Saved data entries
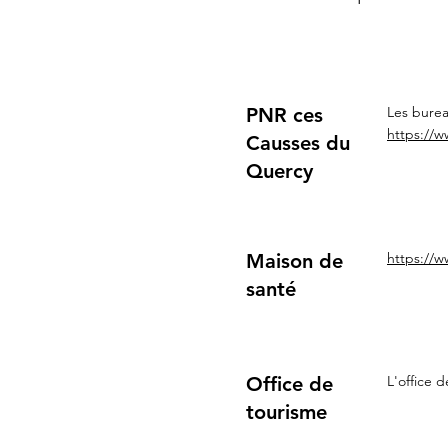
PNR ces
Les burea
https://w
Causses du
Quercy
Maison de
https://w
santé
Office de
L'office 
tourisme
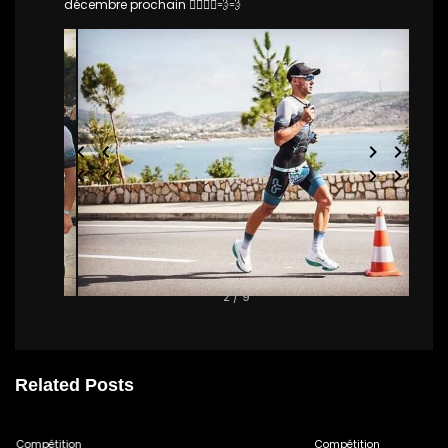
décembre prochain 🏃‍♀️🏃‍♀️💨💨
2 / 9
Related Posts
Compétition
Compétition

# What is expected
Transcribe the data exactly and leave no picture in the copy.

# Reply to the exercise
PNR ces
Les burea
https://w
Causses du
Quercy
Maison de
https://w
santé
Office de
L'office 
tourisme
décembre prochain 🏃‍♀️🏃‍♀️💨💨
2 / 9
Related Posts
Compétition
Compétition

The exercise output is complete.